ED: Eu entendo a política de segurança pública nos moldes de um criminólogo italiano chamado Alessandro Baratta, que sustenta que não é possível fazer política de segurança pública sem fazer uma política de segurança social. Não há como dar qualquer tipo de reposta à violência criminalizada sem um investimento pesado na redução das desigualdades e na criação de um horizonte para a sociedade, principalmente para os jovens, que não seja esse horizonte da sociedade de consumo que desiguala as pessoas e que impõe, como vários estudiosos do comportamento humano já identificaram, uma espécie de mal-estar coletivo, um mal-estar da civilização, um mal-estar da modernidade. E no seu limite produz esses quadros esquizofrênicos. A culpa por esse ato talvez, no fim da cadeia, não seja nem do executor, nem dos que venderam a arma pra eles, nem do fabricante da arma. A culpa é dessa sensação de mal-estar em que nós vivemos, que leva o sujeito a traçar como destino da própria vida dele, dar fim em sua vida depois do acontecimento.
CJ: Qual a sua opinião a respeito de como a mídia vem tratando esse assunto?
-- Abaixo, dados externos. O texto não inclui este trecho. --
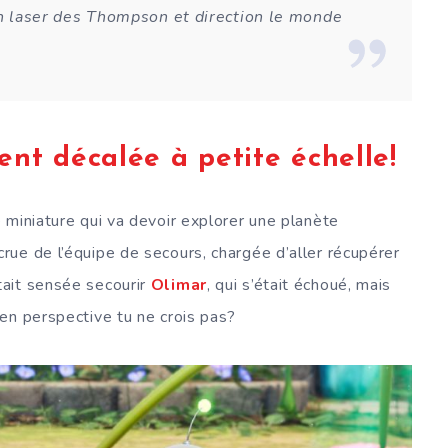
yon laser des Thompson et direction le monde
nt décalée à petite échelle!
e miniature qui va devoir explorer une planète
ue de l’équipe de secours, chargée d’aller récupérer
ait sensée secourir
Olimar
, qui s’était échoué, mais
en perspective tu ne crois pas?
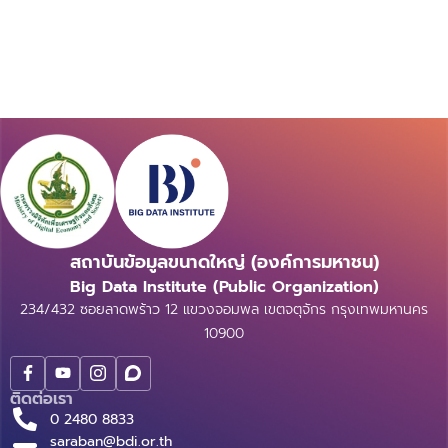
สถาบันข้อมูลขนาดใหญ่ (องค์การมหาชน)
Big Data Institute (Public Organization)
234/432 ซอยลาดพร้าว 12 แขวงจอมพล เขตจตุจักร กรุงเทพมหานคร
10900
ติดต่อเรา
0 2480 8833
saraban@bdi.or.th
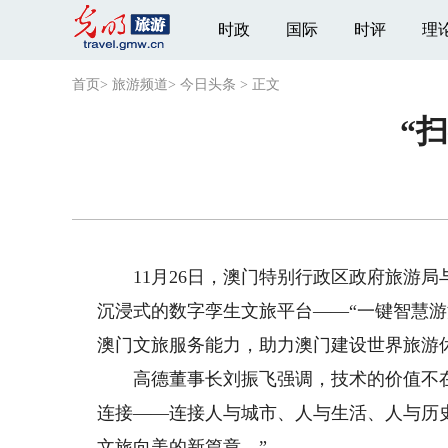
时政
国际
时评
理
首页
>
旅游频道
>
今日头条
>
正文
“
11月26日，澳门特别行政区政府旅游局
沉浸式的数字孪生文旅平台——“一键智慧
澳门文旅服务能力，助力澳门建设世界旅游
高德董事长刘振飞强调，技术的价值不在于
连接——连接人与城市、人与生活、人与历
文旅向美的新篇章。”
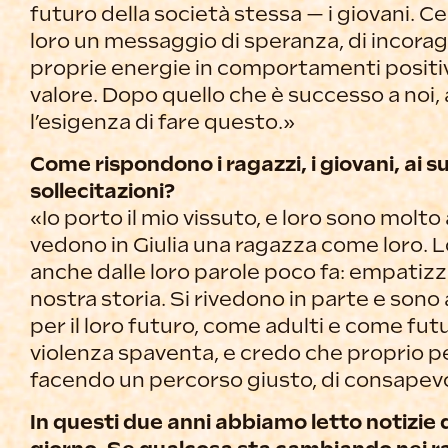
futuro della società stessa — i giovani. 
loro un messaggio di speranza, di incoraggi
proprie energie in comportamenti positivi,
valore. Dopo quello che è successo a noi,
l’esigenza di fare questo.»
Come rispondono i ragazzi, i giovani, ai su
sollecitazioni?
«Io porto il mio vissuto, e loro sono molto
vedono in Giulia una ragazza come loro. 
anche dalle loro parole poco fa: empatiz
nostra storia. Si rivedono in parte e son
per il loro futuro, come adulti e come futu
violenza spaventa, e credo che proprio p
facendo un percorso giusto, di consapev
In questi due anni abbiamo letto notizie 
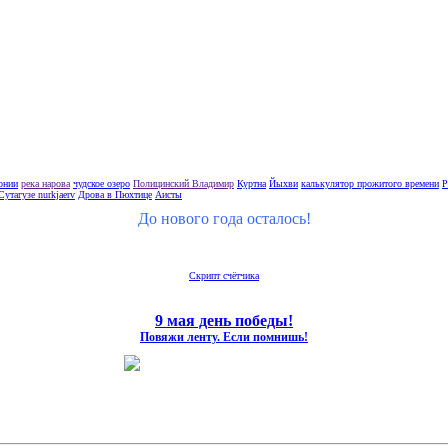
тонии
река нарова
чудское озеро
Полицинский Владимир
Куртна
Йыхви
калькулятор прожитого времени
Р
Сутагузе nurkjaerv
Дрова в Пюхтице
Аисты
До нового года осталось!
Скрипт счётчика
9 мая день победы!
Повяжи ленту. Если помнишь!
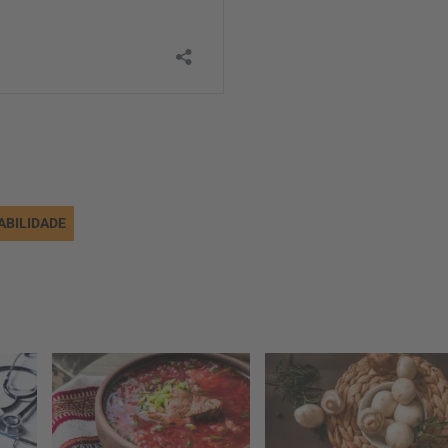
ABILIDADE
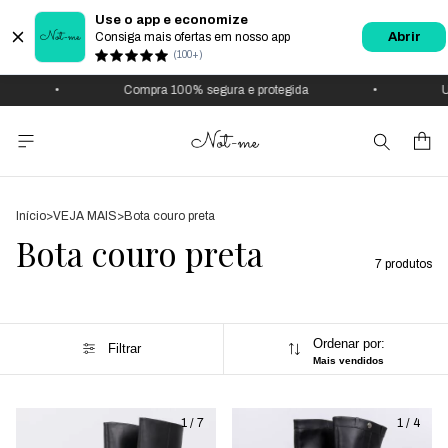
Use o app e economize
Consiga mais ofertas em nosso app
Abrir
(100+)
•
Compra 100% segura e protegida
•
Us
Início
>
VEJA MAIS
>
Bota couro preta
Bota couro preta
7 produtos
Ordenar por:
Filtrar
Mais vendidos
1
/
7
1
/
4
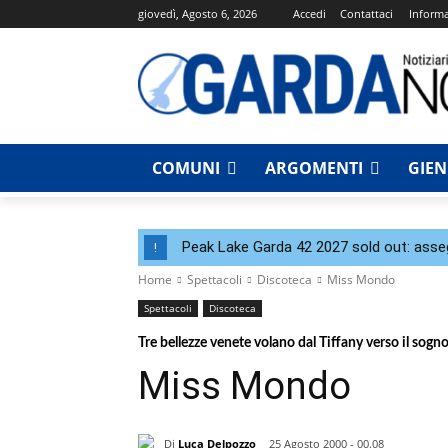
giovedì, Agosto 6, 2026
Accedi
Contattaci
Informa
COMUNI
ARGOMENTI
GIE
Peak Lake Garda 42 2027 sold out: assegna
!
Home
Spettacoli
Discoteca
Miss Mondo
Spettacoli
Discoteca
Tre bellezze venete volano dal Tiffany verso il sogn
Miss Mondo
Di
Luca Delpozzo
25 Agosto 2000 - 00.08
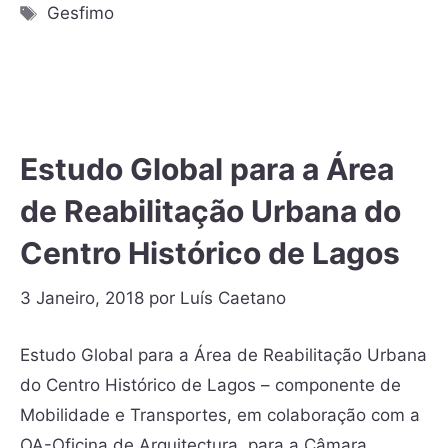
Gesfimo
Estudo Global para a Área
de Reabilitação Urbana do
Centro Histórico de Lagos
3 Janeiro, 2018
por
Luís Caetano
Estudo Global para a Área de Reabilitação Urbana
do Centro Histórico de Lagos – componente de
Mobilidade e Transportes, em colaboração com a
OA-Oficina de Arquitectura, para a Câmara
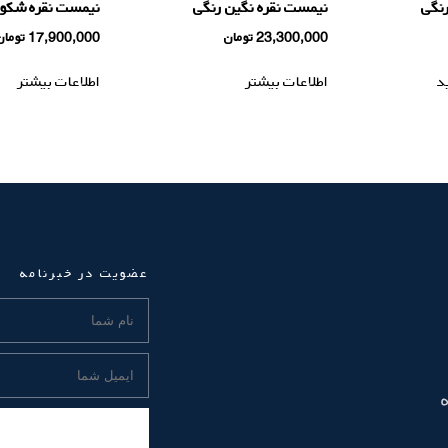
رنگى
نیمست نقره نگین رنگی
نیمست نقره شکو
23,300,000
تومان
17,900,000
تومان
د
اطلاعات بیشتر
اطلاعات بیشتر
عضویت در خبرنامه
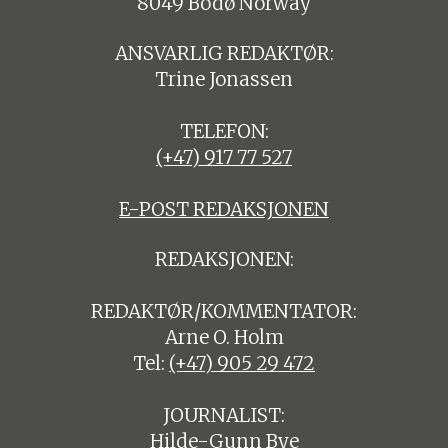
8049 Bodø Norway
ANSVARLIG REDAKTØR:
Trine Jonassen
TELEFON:
(+47) 917 77 527
E-POST REDAKSJONEN
REDAKSJONEN:
REDAKTØR/KOMMENTATOR:
Arne O. Holm
Tel:
(+47) 905 29 472
JOURNALIST:
Hilde-Gunn Bye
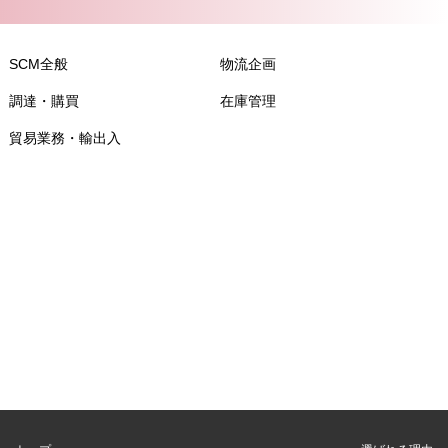
SCM全般
物流企画
調達・購買
在庫管理
貿易業務・輸出入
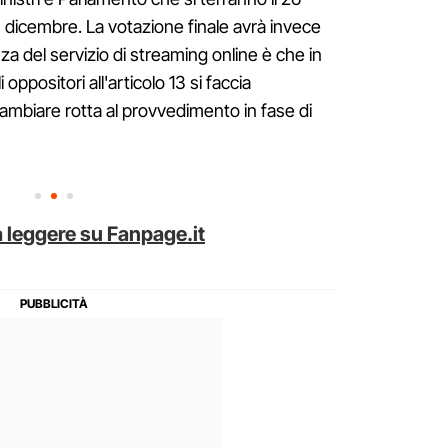
3 dicembre. La votazione finale avrà invece
za del servizio di streaming online è che in
ppositori all'articolo 13 si faccia
ambiare rotta al provvedimento in fase di
 leggere su Fanpage.it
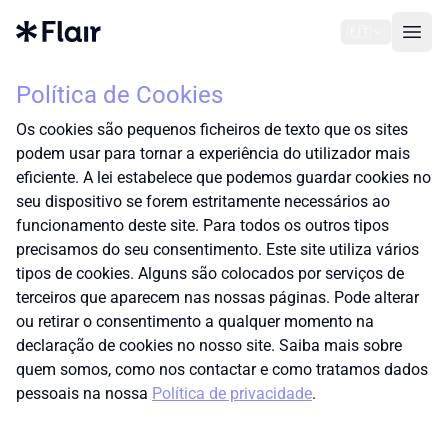
🇵🇹
Open
Política de Cookies
Os cookies são pequenos ficheiros de texto que os sites
podem usar para tornar a experiência do utilizador mais
eficiente. A lei estabelece que podemos guardar cookies no
seu dispositivo se forem estritamente necessários ao
funcionamento deste site. Para todos os outros tipos
precisamos do seu consentimento. Este site utiliza vários
tipos de cookies. Alguns são colocados por serviços de
terceiros que aparecem nas nossas páginas. Pode alterar
ou retirar o consentimento a qualquer momento na
declaração de cookies no nosso site. Saiba mais sobre
quem somos, como nos contactar e como tratamos dados
pessoais na nossa
Política de privacidade
.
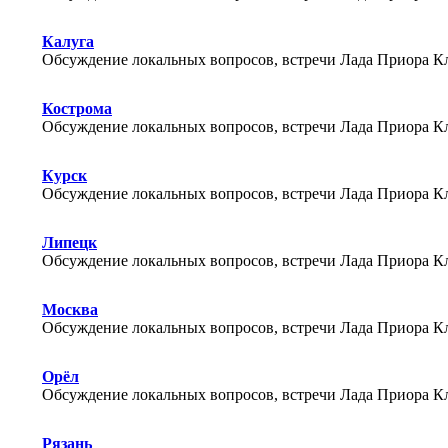
Калуга
Обсуждение локальных вопросов, встречи Лада Приора Кл
Кострома
Обсуждение локальных вопросов, встречи Лада Приора Кл
Курск
Обсуждение локальных вопросов, встречи Лада Приора Кл
Липецк
Обсуждение локальных вопросов, встречи Лада Приора Кл
Москва
Обсуждение локальных вопросов, встречи Лада Приора Кл
Орёл
Обсуждение локальных вопросов, встречи Лада Приора Кл
Рязань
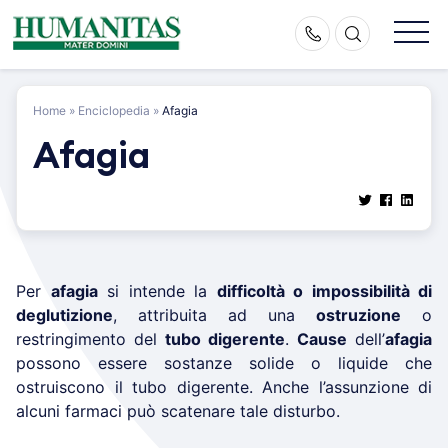
Skip
to
content
Home
»
Enciclopedia
»
Afagia
Afagia
Per
afagia
si intende la
difficoltà o impossibilità di
deglutizione
, attribuita ad una
ostruzione
o
restringimento del
tubo digerente
.
Cause
dell’
afagia
possono essere sostanze solide o liquide che
ostruiscono il tubo digerente. Anche l’assunzione di
alcuni farmaci può scatenare tale disturbo.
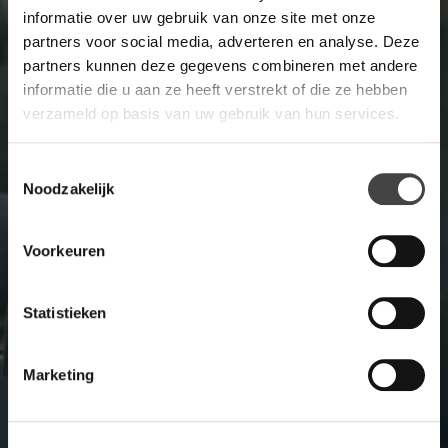
ruimtes en gelegenheden. Zij werken hierbij samen met
informatie over uw gebruik van onze site met onze
toonaangevende designers.
partners voor social media, adverteren en analyse. Deze
partners kunnen deze gegevens combineren met andere
informatie die u aan ze heeft verstrekt of die ze hebben
verzameld op basis van uw gebruik van hun services.
Toestemmingsselectie
Noodzakelijk
Voorkeuren
Statistieken
Marketing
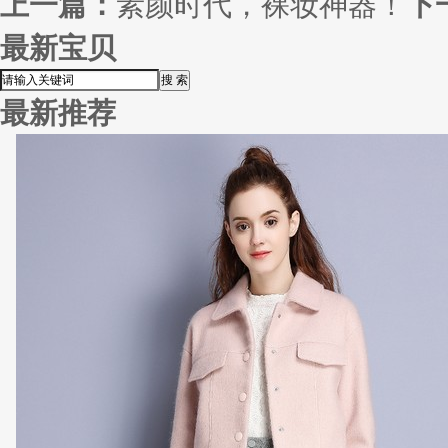
上一篇：
素颜时代，裸妆神器！
下
最新宝贝
最新推荐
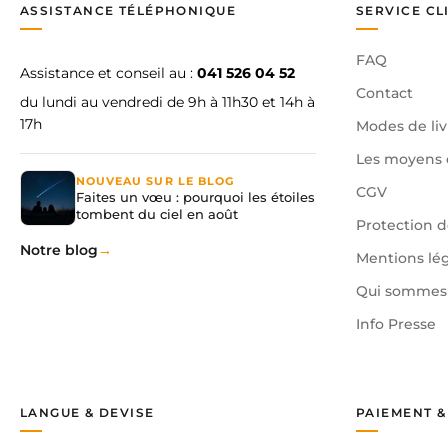
ASSISTANCE TÉLÉPHONIQUE
SERVICE CL
FAQ
Assistance et conseil au :
041 526 04 52
Contact
du lundi au vendredi de 9h à 11h30 et 14h à
17h
Modes de liv
Les moyens 
NOUVEAU SUR LE BLOG
CGV
Faites un vœu : pourquoi les étoiles
tombent du ciel en août
Protection 
Notre blog
Mentions lé
Qui sommes 
Info Presse
LANGUE & DEVISE
PAIEMENT &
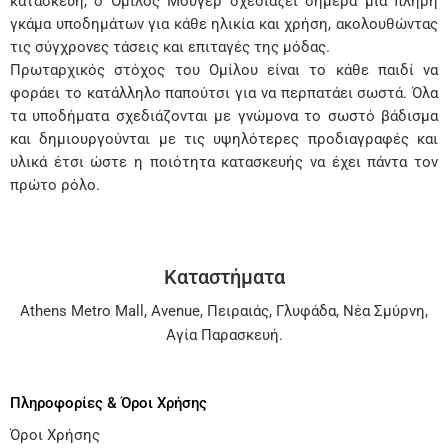
κατασκευή, ο Όμιλος Μούγερ σχεδιάζει σήμερα μια πλήρη
γκάμα υποδημάτων για κάθε ηλικία και χρήση, ακολουθώντας
τις σύγχρονες τάσεις και επιταγές της μόδας.
Πρωταρχικός στόχος του Ομίλου είναι το κάθε παιδί να
φοράει το κατάλληλο παπούτσι για να περπατάει σωστά. Όλα
τα υποδήματα σχεδιάζονται με γνώμονα το σωστό βάδισμα
και δημιουργούνται με τις υψηλότερες προδιαγραφές και
υλικά έτσι ώστε η ποιότητα κατασκευής να έχει πάντα τον
πρώτο ρόλο.
Καταστήματα
Athens Metro Mall
,
Avenue
,
Πειραιάς
,
Γλυφάδα
,
Νέα Σμύρνη
,
Αγία Παρασκευή
.
Πληροφορίες & Όροι Χρήσης
Όροι Χρήσης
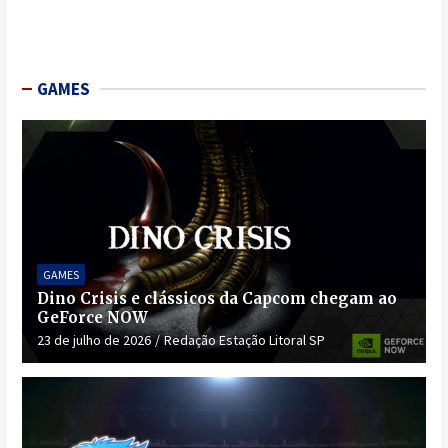
GAMES
GAMES
Dino Crisis e clássicos da Capcom chegam ao
GeForce NOW
23 de julho de 2026
Redação Estação Litoral SP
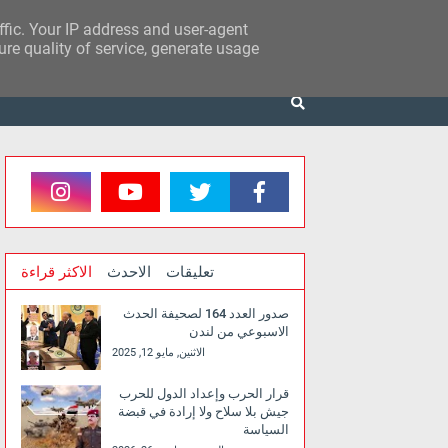
affic. Your IP address and user-agent
re quality of service, generate usage
تعليقات
الاحدث
الاكثر قراءة
صدور العدد 164 لصحيفة الحدث
الاسبوعي من لندن
الاثنين, مايو 12, 2025
قرار الحرب وإعداد الدول للحرب
جيش بلا سلاح ولا إرادة في قبضة
السياسة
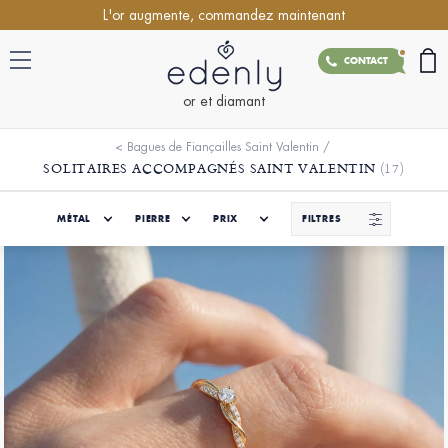
L'or augmente, commandez maintenant
CONTACT
or et diamant
<
Bagues de Fiançailles Saint Valentin
/
SOLITAIRES ACCOMPAGNÉS SAINT VALENTIN
(17)
MÉTAL
PIERRE
PRIX
FILTRES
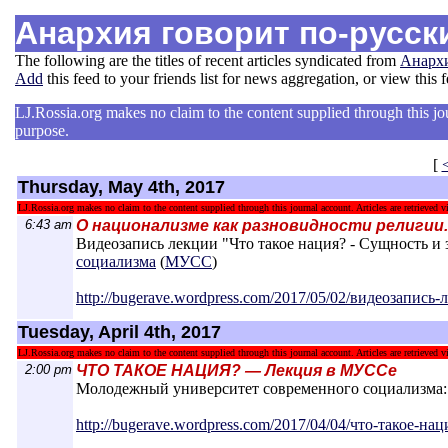
Анархия говорит по-русск
The following are the titles of recent articles syndicated from
Анархи
Add
this feed to your friends list for news aggregation, or view this 
LJ.Rossia.org makes no claim to the content supplied through this jour
purpose.
[
Thursday, May 4th, 2017
LJ.Rossia.org makes no claim to the content supplied through this journal account. Articles are retrieved vi
6:43 am
О национализме как разновидности религии.
Видеозапись лекции "Что такое нация? - Сущность и
социализма
(
МУСС
)
http://bugerave.wordpress.com/2017/05/02/
видеозапись-л
Tuesday, April 4th, 2017
LJ.Rossia.org makes no claim to the content supplied through this journal account. Articles are retrieved vi
2:00 pm
ЧТО ТАКОЕ НАЦИЯ? — Лекция в МУССе
Молодежный университет современного социализма:
http://bugerave.wordpress.com/2017/04/04/
что-такое-нац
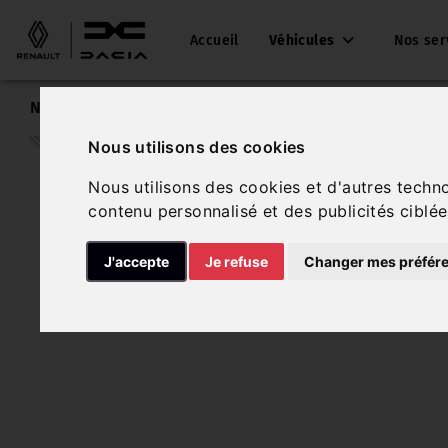
Accueil
Véhicules
Nos ser
Nos véhicules
Renault Megane Berline
Nous utilisons des cookies
Nous utilisons des cookies et d'autres techn
contenu personnalisé et des publicités ciblée
J'accepte
Je refuse
Changer mes préfér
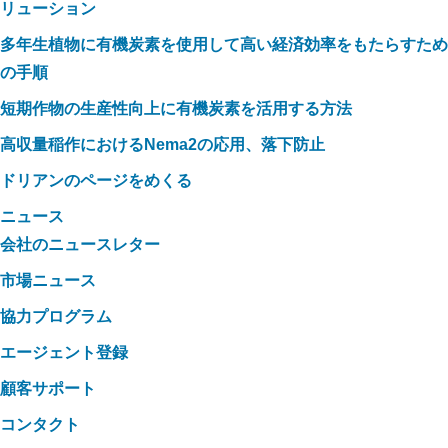
リューション
多年生植物に有機炭素を使用して高い経済効率をもたらすため
の手順
短期作物の生産性向上に有機炭素を活用する方法
高収量稲作におけるNema2の応用、落下防止
ドリアンのページをめくる
ニュース
会社のニュースレター
市場ニュース
協力プログラム
エージェント登録
顧客サポート
コンタクト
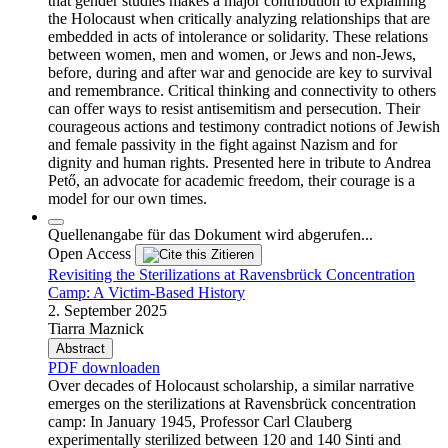
that gender studies makes a major contribution to explaining
the Holocaust when critically analyzing relationships that are
embedded in acts of intolerance or solidarity. These relations
between women, men and women, or Jews and non-Jews,
before, during and after war and genocide are key to survival
and remembrance. Critical thinking and connectivity to others
can offer ways to resist antisemitism and persecution. Their
courageous actions and testimony contradict notions of Jewish
and female passivity in the fight against Nazism and for
dignity and human rights. Presented here in tribute to Andrea
Pető, an advocate for academic freedom, their courage is a
model for our own times.
Quellenangabe für das Dokument wird abgerufen...
Open Access
Zitieren
Revisiting the Sterilizations at Ravensbrück Concentration
Camp: A Victim-Based History
2. September 2025
Tiarra Maznick
Abstract
PDF downloaden
Over decades of Holocaust scholarship, a similar narrative
emerges on the sterilizations at Ravensbrück concentration
camp: In January 1945, Professor Carl Clauberg
experimentally sterilized between 120 and 140 Sinti and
ED: A mídia funciona também de acordo com a lógica do mercado. Ela depende dos anunciantes e ela vai ter melhores anunciantes conforme ela consiga prender a audiência das pessoas. Até por uma questão de sobrevivência, a mídia sempre vai procurar otimizar a venda dos seus produtos, rendendo assuntos que muitas vezes já estão frios e que não precisavam ter aquela dimensão pra justificar a sua sobrevivência dentro dessa lógica de mercado. E isso faz com que episódios como esse sejam um prato feito. Mas a questão é que quando isso passa a ser reproduzido de maneira insistente, com a reverberação que ganhou no país inteiro, acaba estimulando comportamentos semelhantes. É o “start” no processo de esquizofrenia coletiva, no mal-estar coletivo. Durante algum tempo, como já aconteceu há alguns dias, outros episódios semelhantes podem acontecer. Então a gente já pode dizer quem são os culpados. Se naquele primeiro episódio a responsabilidade é uma responsabilidade diluída nessa sociedade de consumo em que nós vivemos, nesse caso eu continuo a dizer que nos casos que se seguirem, existe uma responsabilidade consciente, objetiva, centrada na mídia, que ao reproduzir, estimula novos comportamentos semelhantes.
CJ: Há mais alguma coisa que queria falar sobre o assunto?
ED: Basicamente essa é a forma com que eu enxergo este episódio e, claro, apesar de parecer uma forma um tanto quanto pessimista em relação a possibilidade de uma mudança dessa realidade, eu espero, como ser humano... sou primeiro, mais do que ninguém, solidário às pessoas que tiveram a vida ceifada, inclusive o próprio atirador, à sua família, às famílias que foram vitimadas... espero de fato, de verdade, que isso não aconteça mais.